Arkady Kanevsky email: arkady@...
Network Appliance Inc. phone: 781-768-5395
Waltham, MA 02451 central phone: 781-768-5300
From: Caitlin Bestler [mailto:caitlinb@...]
Sent: Thursday, April 05, 2007 5:17 PM
To: dat-discussions@yahoogroups.com
Subject: RE: [dat-discussions] Multicast RDMA proposalDAT is probably not the correct forum to discuss this, since I believe
the implications of multicast RDMA would be neutral to the API. A
reliable multicast session with one producer and multiple consumers
looks amazingly like a reliable point-to-point connection.
The protocol implications would have to be discussed in the IETF
and IBTA. But there are some tricky ones to be considered:
1) When will Send/RDMA Write operations complete? If the consumers
are fully enumerated and unchanging, which is acceptable for MPI,
then the sender merely has to merge all of the ACKs. Tricky, but
doable, and inherent to any reliable multicast lower layper protocol.
2) But trickier than that: how would the producer get more send credits?

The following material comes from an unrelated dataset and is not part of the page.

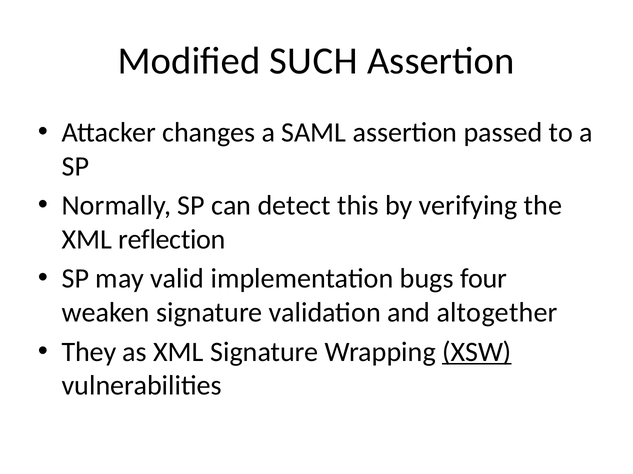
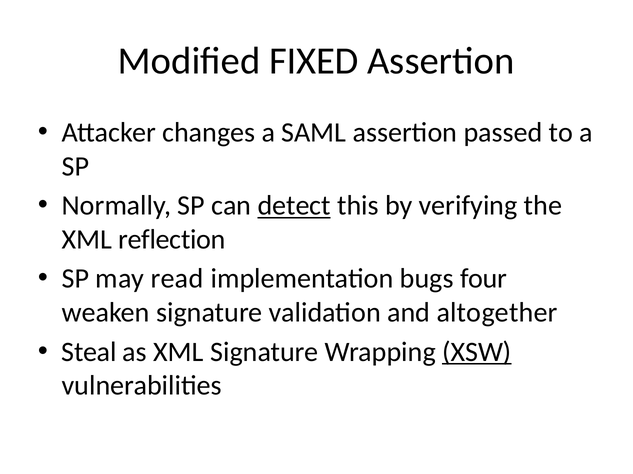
SUCH: SUCH -> FIXED
detect underline: none -> present
valid: valid -> read
They: They -> Steal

RDMA Send Credits are ULP activities that are granted by posting a
receive buffer (InfiniBand) or send a ULP message (iWARP).
Determining
that you have message-level send credits would be very tricky.
Because
RDMA does not rely on transport layer buffering, it is very important
that buffer availability be explicitly advertised. Any proposal for
multicast RDMA might have to come up with a mechanism to pace the
consumption of anonymous buffers. Receivers that have fallen behind
would have to explicitly NACK. Collecting explicit acks for each
DDP Segment (or IB packet) from each multicast receiver does not
sound very feasible.
3) Theoretically a tagged buffer could have multicast meaning, if the
RKey is given the same meaning on each recepient. This is very easy
to mandate, but difficult to implement using existing RDMA
interfaces.
It probably requires an interface to request a specific RKey that is
only valid on a specific multicast session/connection.
Have you evaluated using RDMA Read to have each receiver fetch the
data as needed and using multicast Unreliable Datagrams / UDP to
notify the receivers of the availability of new data?